In August 2012, Vaughn Stephens and his family were vacationing in Maui, at the Fairmont Kea Lani Resort, and did just that. He asked a hotel employee at the resort for advice on a “good beach to go as a family.” The worker suggested Big Beach (a.k.a. Makena Beach) and gave him directions on how to get there.
Had Stephens Googled a little, he would have known that Big Beach is well known for its dangerous waves and strong shore breaks. As it turned out, the surf conditions that day in August 2012 were particularly bad. Lifeguards posted numerous written warnings and repeatedly urged people, over the public address system, to stay out of the surf.
Stephens claimed he never saw or heard any of the warnings. He and his family drove to state-owned Makena State Park, parked in a lot near Big Beach, and situated themselves near a lifeguard tower.
According to court documents, the walkway connecting the northernmost parking area with Big Beach contained a permanent “Dangerous Shorebreak” sign that stated “WARNING” in bold font above a pictogram of a person upside-down after being tossed by a wave. Under the pictogram, it says, “Waves break in shallow water[.] Serious injuries could occur, even in small surf[.] IF IN DOUBT, DON’T GO OUT.”
Stephens’ family went in the water before him.
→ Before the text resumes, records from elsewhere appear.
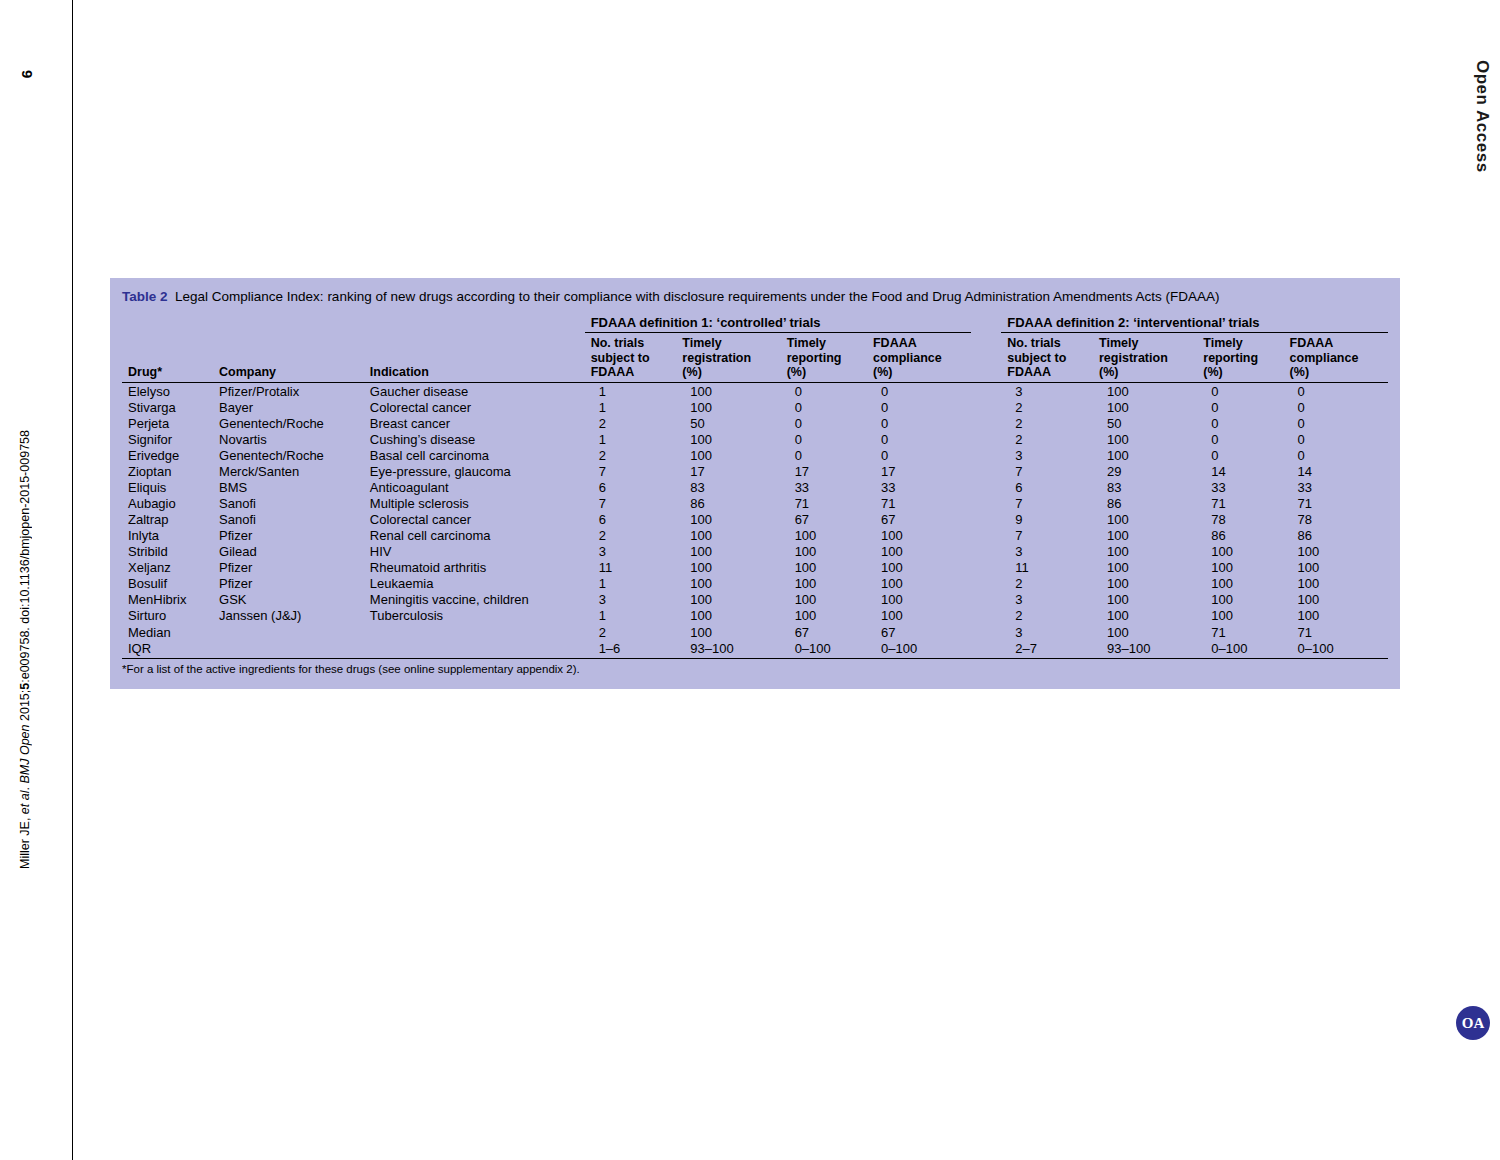6
Miller JE, et al. BMJ Open 2015;5:e009758. doi:10.1136/bmjopen-2015-009758
Open Access
OA
Table 2 Legal Compliance Index: ranking of new drugs according to their compliance with disclosure requirements under the Food and Drug Administration Amendments Acts (FDAAA)
| | | | FDAAA definition 1: ‘controlled’ trials | | FDAAA definition 2: ‘interventional’ trials |
| --- | --- | --- | --- | --- | --- |
| Drug* | Company | Indication | No. trials subject to FDAAA | Timely registration (%) | Timely reporting (%) | FDAAA compliance (%) | | No. trials subject to FDAAA | Timely registration (%) | Timely reporting (%) | FDAAA compliance (%) |
| Elelyso | Pfizer/Protalix | Gaucher disease | 1 | 100 | 0 | 0 | | 3 | 100 | 0 | 0 |
| Stivarga | Bayer | Colorectal cancer | 1 | 100 | 0 | 0 | | 2 | 100 | 0 | 0 |
| Perjeta | Genentech/Roche | Breast cancer | 2 | 50 | 0 | 0 | | 2 | 50 | 0 | 0 |
| Signifor | Novartis | Cushing’s disease | 1 | 100 | 0 | 0 | | 2 | 100 | 0 | 0 |
| Erivedge | Genentech/Roche | Basal cell carcinoma | 2 | 100 | 0 | 0 | | 3 | 100 | 0 | 0 |
| Zioptan | Merck/Santen | Eye-pressure, glaucoma | 7 | 17 | 17 | 17 | | 7 | 29 | 14 | 14 |
| Eliquis | BMS | Anticoagulant | 6 | 83 | 33 | 33 | | 6 | 83 | 33 | 33 |
| Aubagio | Sanofi | Multiple sclerosis | 7 | 86 | 71 | 71 | | 7 | 86 | 71 | 71 |
| Zaltrap | Sanofi | Colorectal cancer | 6 | 100 | 67 | 67 | | 9 | 100 | 78 | 78 |
| Inlyta | Pfizer | Renal cell carcinoma | 2 | 100 | 100 | 100 | | 7 | 100 | 86 | 86 |
| Stribild | Gilead | HIV | 3 | 100 | 100 | 100 | | 3 | 100 | 100 | 100 |
| Xeljanz | Pfizer | Rheumatoid arthritis | 11 | 100 | 100 | 100 | | 11 | 100 | 100 | 100 |
| Bosulif | Pfizer | Leukaemia | 1 | 100 | 100 | 100 | | 2 | 100 | 100 | 100 |
| MenHibrix | GSK | Meningitis vaccine, children | 3 | 100 | 100 | 100 | | 3 | 100 | 100 | 100 |
| Sirturo | Janssen (J&J) | Tuberculosis | 1 | 100 | 100 | 100 | | 2 | 100 | 100 | 100 |
| Median | | | 2 | 100 | 67 | 67 | | 3 | 100 | 71 | 71 |
| IQR | | | 1–6 | 93–100 | 0–100 | 0–100 | | 2–7 | 93–100 | 0–100 | 0–100 |
*For a list of the active ingredients for these drugs (see online supplementary appendix 2).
He then waded into the water, bobbed the waves for a little while, and then began a half-walk, half-breast stroke back to shore. That’s when a breaking wave drove him to the bottom. The force of the water broke his neck and left him permanently paralyzed.
He sued the Fairmont, along with several John Does and non-profit agencies, for negligently recommending the beach.
Court documents said the visitor filed a second amended complaint alleging he suffered a paralyzing injury because the hotel employee negligently recommended that beach without providing any warnings of ocean hazards. The hotel asserted that it had no duty to warn him of the shorebreak because the beach was located miles away and was not affiliated with or under the control of the hotel. The hotel also said there were warning signs at the beach, and thus warned the visitor of the danger he could face.
Stephens argued innkeepers had an “enhanced duty” to warn guests about foreseeable dangers wherever they are and even if it didn’t have that duty, the hotel, through the actions of the unidentified employee, negligently recommended the beach to him.
The court ruled for Fairmont.
The Circuit Court concluded in 2017 that the hotel, “had no general duty to warn its guests of dangers well beyond” the hotel’s properties and rejected the visitor’s argument that the hotel assumed a duty to warn by recommending the beach since the employee, “made no representations or guarantees concerning safety.”
The Circuit Court also said that even if the hotel had a duty to warn or assumed a duty to warn, “there can be no liability as a matter of law” because warnings were posted at Big Beach on the day in question, and those warnings complied with Hawaii’s law HRS § 663-1.56.
Stephens appealed. He supplied unverified personal opinions of Fairmont employees about Big Beach and its shore break, but the court ruled that they were inadmissible evidence. The court also rejected a comparison to a Ninth Circuit opinion allowing a hotel to be sued for failing to adequately warn about conditions at the beach abutting its property, saying that wasn’t applicable to a beach miles away from the Fairmont.
From Legal Newsline:
The appeals court also rejected an argument the Fairmont fell afoul of the good Samaritan doctrine, under which someone who offers advice to protect another person can be liable if that advice leads to an injury. “An unidentified employee’s response to Stephens’s inquiry about a good beach does not constitute an undertaking to render a protective service,” the court said.
In the end, Hawaii’s Intermediate Court of Appeals called it an “illogical leap” to expose Fairmont to liability for accidents occurring far from its premises. In 2022, they upheld the dismissal of the case.